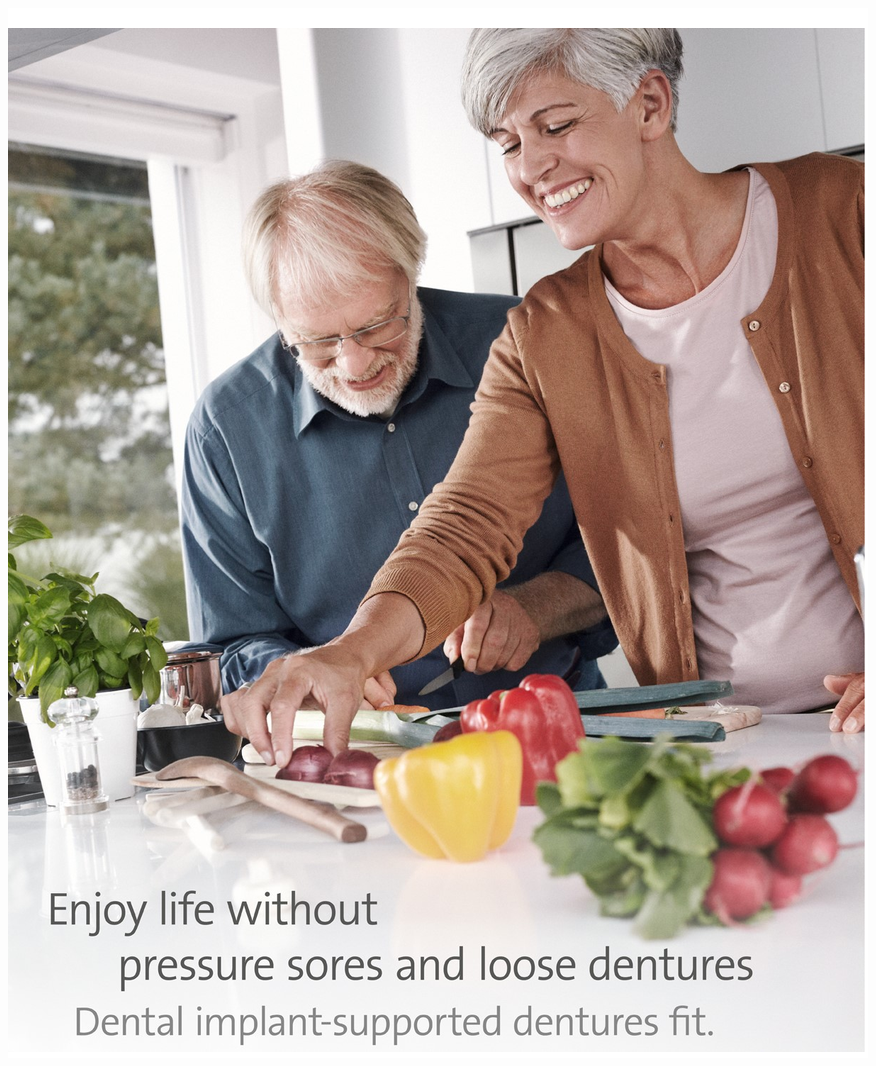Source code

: 
<p>
<br />
<img alt="Dental implants supported denture" src="/images/Dental_implants_supported_denture.jpg" />
</p>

################

◆ **Prompt**
Reproduce the text of the material above line for line, leaving out the picture.

◆ **Task result**
Source code

: 
<p>
<br />
<img alt="Dental implants supported denture" src="/images/Dental_implants_supported_denture.jpg" />
</p>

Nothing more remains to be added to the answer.